Choose the element from the following that has the electronic configuration:
\[1{{s}^{2}}2{{s}^{2}}2{{p}^{6}}3{{s}^{2}}3{{p}^{6}}3{{d}^{10}}4{{s}^{1}}\]
A. $Fe$
B. $Co$
C. $Ni$
D. $Cu$

Answer 1

Hint: Consider the order in which the orbitals are filled according to their energies. Think about the energy stability of the orbitals when they are empty, partially-filled, half-filled, or completely filled.

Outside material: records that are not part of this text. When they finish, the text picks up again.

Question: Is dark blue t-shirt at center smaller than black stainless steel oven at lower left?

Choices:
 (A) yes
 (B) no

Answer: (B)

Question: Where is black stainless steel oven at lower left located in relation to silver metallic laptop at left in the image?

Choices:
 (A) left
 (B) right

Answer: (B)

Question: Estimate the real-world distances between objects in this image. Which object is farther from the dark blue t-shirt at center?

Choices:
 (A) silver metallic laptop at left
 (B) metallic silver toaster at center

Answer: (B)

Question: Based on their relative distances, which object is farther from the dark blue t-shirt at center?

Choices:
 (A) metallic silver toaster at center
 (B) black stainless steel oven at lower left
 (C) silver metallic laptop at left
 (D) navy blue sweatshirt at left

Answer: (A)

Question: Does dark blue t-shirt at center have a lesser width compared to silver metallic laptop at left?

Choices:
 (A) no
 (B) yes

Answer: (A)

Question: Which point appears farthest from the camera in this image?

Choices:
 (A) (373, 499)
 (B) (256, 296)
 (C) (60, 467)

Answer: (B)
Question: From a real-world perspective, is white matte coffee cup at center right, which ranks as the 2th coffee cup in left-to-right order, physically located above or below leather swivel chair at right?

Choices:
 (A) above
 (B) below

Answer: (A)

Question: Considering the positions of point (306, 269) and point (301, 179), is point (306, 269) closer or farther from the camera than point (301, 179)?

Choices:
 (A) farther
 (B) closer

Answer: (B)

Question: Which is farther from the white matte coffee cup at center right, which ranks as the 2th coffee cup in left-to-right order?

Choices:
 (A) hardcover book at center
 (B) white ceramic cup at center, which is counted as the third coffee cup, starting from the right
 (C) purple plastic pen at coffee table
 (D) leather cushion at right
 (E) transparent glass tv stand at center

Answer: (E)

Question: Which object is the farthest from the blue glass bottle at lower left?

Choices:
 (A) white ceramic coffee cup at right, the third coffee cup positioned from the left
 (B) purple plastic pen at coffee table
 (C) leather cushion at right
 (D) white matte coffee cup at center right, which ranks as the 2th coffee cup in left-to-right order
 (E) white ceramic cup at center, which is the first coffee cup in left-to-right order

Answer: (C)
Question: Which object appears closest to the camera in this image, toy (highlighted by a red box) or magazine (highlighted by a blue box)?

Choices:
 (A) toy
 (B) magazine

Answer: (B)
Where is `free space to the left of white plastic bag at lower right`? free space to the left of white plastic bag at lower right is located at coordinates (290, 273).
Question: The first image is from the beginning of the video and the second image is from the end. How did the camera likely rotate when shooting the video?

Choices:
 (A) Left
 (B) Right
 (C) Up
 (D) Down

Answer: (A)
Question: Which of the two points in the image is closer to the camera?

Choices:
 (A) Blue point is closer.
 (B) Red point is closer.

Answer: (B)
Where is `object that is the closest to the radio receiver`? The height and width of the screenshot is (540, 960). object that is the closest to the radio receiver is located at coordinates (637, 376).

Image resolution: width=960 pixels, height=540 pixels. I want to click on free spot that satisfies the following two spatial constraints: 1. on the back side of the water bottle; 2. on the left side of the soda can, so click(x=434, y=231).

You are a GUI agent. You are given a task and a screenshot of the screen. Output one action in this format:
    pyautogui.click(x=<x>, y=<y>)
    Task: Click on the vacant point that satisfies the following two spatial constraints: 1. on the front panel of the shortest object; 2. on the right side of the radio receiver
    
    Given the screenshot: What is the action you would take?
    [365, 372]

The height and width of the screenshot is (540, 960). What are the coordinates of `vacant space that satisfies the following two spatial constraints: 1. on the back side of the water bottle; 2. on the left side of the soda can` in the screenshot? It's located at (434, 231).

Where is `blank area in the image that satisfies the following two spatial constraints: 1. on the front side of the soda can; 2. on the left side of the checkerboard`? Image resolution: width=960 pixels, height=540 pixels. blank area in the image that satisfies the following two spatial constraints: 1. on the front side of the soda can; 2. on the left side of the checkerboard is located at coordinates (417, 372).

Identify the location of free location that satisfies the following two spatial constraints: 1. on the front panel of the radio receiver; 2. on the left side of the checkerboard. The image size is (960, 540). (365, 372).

Complete step by step solution:
We know that the electrons occupy the orbitals that have a lower energy, first. So, the orbitals with the lowest energy will be filled first and the orbitals with the highest energy will be filled up last. The order of the orbitals ranking from the lowest to the highest energy orbitals is:
\[1s<2s<2p<3s<3p<4s<3d\]
In the example given in the question, we can see that the $3d$ orbital has started getting filled up before the $4s$ orbital is completely filled despite it having a lower energy. The $4s$ is seen to have only 1 electron whereas the $3d$ orbital has 10 electrons.
We know that the order of stability for orbitals is:
Completely-filled orbitals $>$ half-filled orbitals $>$ partially filled orbitals
When the element has the configuration as $4{{s}^{2}}3{{d}^{9}}$, it has one completely filled and one partially filled orbital. But, when it is in the configuration $4{{s}^{1}}3{{d}^{10}}$, it has 1 completely filled and 1 half filled orbital. This makes the electronic configuration more stable.
The atomic number of this element as calculated from the number of electrons given in the configuration is 29. We know that the element copper has an atomic number of 29.

Hence, the answer to this question is D. $Cu$’

Note: Another element that shows a similar trend is Chromium. The atomic number of chromium is 24. It shows the electronic configuration of \[1{{s}^{2}}2{{s}^{2}}2{{p}^{6}}3{{s}^{2}}3{{p}^{6}}3{{d}^{5}}4{{s}^{1}}\] instead of the configuration \[1{{s}^{2}}2{{s}^{2}}2{{p}^{6}}3{{s}^{2}}3{{p}^{6}}3{{d}^{4}}4{{s}^{2}}\]. This again happened due to the stability patterns of the orbitals.